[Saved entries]
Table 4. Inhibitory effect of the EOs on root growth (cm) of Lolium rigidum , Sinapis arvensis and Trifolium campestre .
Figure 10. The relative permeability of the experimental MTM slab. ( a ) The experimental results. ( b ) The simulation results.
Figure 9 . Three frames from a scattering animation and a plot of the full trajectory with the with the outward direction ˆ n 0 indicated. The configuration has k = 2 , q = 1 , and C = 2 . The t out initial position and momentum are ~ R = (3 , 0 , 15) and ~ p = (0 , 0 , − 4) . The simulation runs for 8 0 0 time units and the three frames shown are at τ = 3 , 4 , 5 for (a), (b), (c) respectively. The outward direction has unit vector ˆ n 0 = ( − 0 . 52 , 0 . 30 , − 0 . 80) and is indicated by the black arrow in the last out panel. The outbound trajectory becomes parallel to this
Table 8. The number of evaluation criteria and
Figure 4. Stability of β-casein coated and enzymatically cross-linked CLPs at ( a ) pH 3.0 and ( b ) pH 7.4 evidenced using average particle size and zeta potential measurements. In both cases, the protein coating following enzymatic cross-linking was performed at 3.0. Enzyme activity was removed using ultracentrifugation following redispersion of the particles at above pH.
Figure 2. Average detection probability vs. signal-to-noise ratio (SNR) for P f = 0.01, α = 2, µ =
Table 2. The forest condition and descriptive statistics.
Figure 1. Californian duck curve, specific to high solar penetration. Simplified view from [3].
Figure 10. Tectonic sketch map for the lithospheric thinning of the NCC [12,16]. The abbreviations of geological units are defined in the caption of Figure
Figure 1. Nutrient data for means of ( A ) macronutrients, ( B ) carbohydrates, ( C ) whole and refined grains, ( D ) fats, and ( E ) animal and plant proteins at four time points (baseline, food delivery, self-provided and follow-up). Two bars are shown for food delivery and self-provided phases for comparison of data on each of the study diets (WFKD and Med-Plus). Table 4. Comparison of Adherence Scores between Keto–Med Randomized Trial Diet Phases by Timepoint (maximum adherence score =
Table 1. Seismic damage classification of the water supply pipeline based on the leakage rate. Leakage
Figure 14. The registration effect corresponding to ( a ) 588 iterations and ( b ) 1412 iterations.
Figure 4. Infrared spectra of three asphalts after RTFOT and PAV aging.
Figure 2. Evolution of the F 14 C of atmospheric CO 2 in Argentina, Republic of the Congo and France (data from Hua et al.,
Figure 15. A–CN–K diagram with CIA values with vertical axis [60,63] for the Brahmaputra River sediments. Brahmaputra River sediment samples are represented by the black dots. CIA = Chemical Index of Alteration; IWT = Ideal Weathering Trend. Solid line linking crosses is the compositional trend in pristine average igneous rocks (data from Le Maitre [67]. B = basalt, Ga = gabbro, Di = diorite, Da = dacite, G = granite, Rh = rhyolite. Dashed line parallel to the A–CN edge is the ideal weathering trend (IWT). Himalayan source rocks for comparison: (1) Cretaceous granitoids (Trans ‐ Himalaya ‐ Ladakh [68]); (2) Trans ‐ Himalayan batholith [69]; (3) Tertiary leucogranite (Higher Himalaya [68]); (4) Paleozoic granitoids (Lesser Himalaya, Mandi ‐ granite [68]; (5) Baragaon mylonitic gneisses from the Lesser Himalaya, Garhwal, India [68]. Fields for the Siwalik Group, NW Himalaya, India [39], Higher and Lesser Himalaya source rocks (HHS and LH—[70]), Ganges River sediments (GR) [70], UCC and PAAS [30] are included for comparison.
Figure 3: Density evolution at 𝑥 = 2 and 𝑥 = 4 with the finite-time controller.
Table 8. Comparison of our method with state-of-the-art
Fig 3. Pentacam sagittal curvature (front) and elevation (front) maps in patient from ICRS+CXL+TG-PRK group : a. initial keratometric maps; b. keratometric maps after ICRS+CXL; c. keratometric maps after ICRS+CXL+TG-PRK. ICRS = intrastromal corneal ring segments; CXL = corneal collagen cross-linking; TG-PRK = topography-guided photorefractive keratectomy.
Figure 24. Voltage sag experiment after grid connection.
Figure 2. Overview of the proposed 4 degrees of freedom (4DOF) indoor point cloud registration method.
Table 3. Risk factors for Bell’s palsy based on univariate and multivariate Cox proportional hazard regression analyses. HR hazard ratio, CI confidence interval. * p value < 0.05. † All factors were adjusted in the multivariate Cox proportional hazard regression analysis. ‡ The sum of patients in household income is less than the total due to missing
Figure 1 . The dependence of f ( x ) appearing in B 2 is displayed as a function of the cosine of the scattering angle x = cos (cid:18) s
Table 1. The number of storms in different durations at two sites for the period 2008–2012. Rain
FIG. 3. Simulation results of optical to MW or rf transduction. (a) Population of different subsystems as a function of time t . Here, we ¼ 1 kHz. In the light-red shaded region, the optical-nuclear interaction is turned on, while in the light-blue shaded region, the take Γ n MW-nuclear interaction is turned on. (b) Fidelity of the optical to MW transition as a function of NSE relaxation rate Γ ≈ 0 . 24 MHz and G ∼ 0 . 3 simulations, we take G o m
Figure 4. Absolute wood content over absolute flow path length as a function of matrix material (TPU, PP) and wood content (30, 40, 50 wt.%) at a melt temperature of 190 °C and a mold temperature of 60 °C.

* REQUIREMENT *
The data above, all of it, needs to be output exactly as written.

* EXERCISE OUTPUT *
Table 4. Inhibitory effect of the EOs on root growth (cm) of Lolium rigidum , Sinapis arvensis and Trifolium campestre .
Figure 10. The relative permeability of the experimental MTM slab. ( a ) The experimental results. ( b ) The simulation results.
Figure 9 . Three frames from a scattering animation and a plot of the full trajectory with the with the outward direction ˆ n 0 indicated. The configuration has k = 2 , q = 1 , and C = 2 . The t out initial position and momentum are ~ R = (3 , 0 , 15) and ~ p = (0 , 0 , − 4) . The simulation runs for 8 0 0 time units and the three frames shown are at τ = 3 , 4 , 5 for (a), (b), (c) respectively. The outward direction has unit vector ˆ n 0 = ( − 0 . 52 , 0 . 30 , − 0 . 80) and is indicated by the black arrow in the last out panel. The outbound trajectory becomes parallel to this
Table 8. The number of evaluation criteria and
Figure 4. Stability of β-casein coated and enzymatically cross-linked CLPs at ( a ) pH 3.0 and ( b ) pH 7.4 evidenced using average particle size and zeta potential measurements. In both cases, the protein coating following enzymatic cross-linking was performed at 3.0. Enzyme activity was removed using ultracentrifugation following redispersion of the particles at above pH.
Figure 2. Average detection probability vs. signal-to-noise ratio (SNR) for P f = 0.01, α = 2, µ =
Table 2. The forest condition and descriptive statistics.
Figure 1. Californian duck curve, specific to high solar penetration. Simplified view from [3].
Figure 10. Tectonic sketch map for the lithospheric thinning of the NCC [12,16]. The abbreviations of geological units are defined in the caption of Figure
Figure 1. Nutrient data for means of ( A ) macronutrients, ( B ) carbohydrates, ( C ) whole and refined grains, ( D ) fats, and ( E ) animal and plant proteins at four time points (baseline, food delivery, self-provided and follow-up). Two bars are shown for food delivery and self-provided phases for comparison of data on each of the study diets (WFKD and Med-Plus). Table 4. Comparison of Adherence Scores between Keto–Med Randomized Trial Diet Phases by Timepoint (maximum adherence score =
Table 1. Seismic damage classification of the water supply pipeline based on the leakage rate. Leakage
Figure 14. The registration effect corresponding to ( a ) 588 iterations and ( b ) 1412 iterations.
Figure 4. Infrared spectra of three asphalts after RTFOT and PAV aging.
Figure 2. Evolution of the F 14 C of atmospheric CO 2 in Argentina, Republic of the Congo and France (data from Hua et al.,
Figure 15. A–CN–K diagram with CIA values with vertical axis [60,63] for the Brahmaputra River sediments. Brahmaputra River sediment samples are represented by the black dots. CIA = Chemical Index of Alteration; IWT = Ideal Weathering Trend. Solid line linking crosses is the compositional trend in pristine average igneous rocks (data from Le Maitre [67]. B = basalt, Ga = gabbro, Di = diorite, Da = dacite, G = granite, Rh = rhyolite. Dashed line parallel to the A–CN edge is the ideal weathering trend (IWT). Himalayan source rocks for comparison: (1) Cretaceous granitoids (Trans ‐ Himalaya ‐ Ladakh [68]); (2) Trans ‐ Himalayan batholith [69]; (3) Tertiary leucogranite (Higher Himalaya [68]); (4) Paleozoic granitoids (Lesser Himalaya, Mandi ‐ granite [68]; (5) Baragaon mylonitic gneisses from the Lesser Himalaya, Garhwal, India [68]. Fields for the Siwalik Group, NW Himalaya, India [39], Higher and Lesser Himalaya source rocks (HHS and LH—[70]), Ganges River sediments (GR) [70], UCC and PAAS [30] are included for comparison.
Figure 3: Density evolution at 𝑥 = 2 and 𝑥 = 4 with the finite-time controller.
Table 8. Comparison of our method with state-of-the-art
Fig 3. Pentacam sagittal curvature (front) and elevation (front) maps in patient from ICRS+CXL+TG-PRK group : a. initial keratometric maps; b. keratometric maps after ICRS+CXL; c. keratometric maps after ICRS+CXL+TG-PRK. ICRS = intrastromal corneal ring segments; CXL = corneal collagen cross-linking; TG-PRK = topography-guided photorefractive keratectomy.
Figure 24. Voltage sag experiment after grid connection.
Figure 2. Overview of the proposed 4 degrees of freedom (4DOF) indoor point cloud registration method.
Table 3. Risk factors for Bell’s palsy based on univariate and multivariate Cox proportional hazard regression analyses. HR hazard ratio, CI confidence interval. * p value < 0.05. † All factors were adjusted in the multivariate Cox proportional hazard regression analysis. ‡ The sum of patients in household income is less than the total due to missing
Figure 1 . The dependence of f ( x ) appearing in B 2 is displayed as a function of the cosine of the scattering angle x = cos (cid:18) s
Table 1. The number of storms in different durations at two sites for the period 2008–2012. Rain
FIG. 3. Simulation results of optical to MW or rf transduction. (a) Population of different subsystems as a function of time t . Here, we ¼ 1 kHz. In the light-red shaded region, the optical-nuclear interaction is turned on, while in the light-blue shaded region, the take Γ n MW-nuclear interaction is turned on. (b) Fidelity of the optical to MW transition as a function of NSE relaxation rate Γ ≈ 0 . 24 MHz and G ∼ 0 . 3 simulations, we take G o m
Figure 4. Absolute wood content over absolute flow path length as a function of matrix material (TPU, PP) and wood content (30, 40, 50 wt.%) at a melt temperature of 190 °C and a mold temperature of 60 °C.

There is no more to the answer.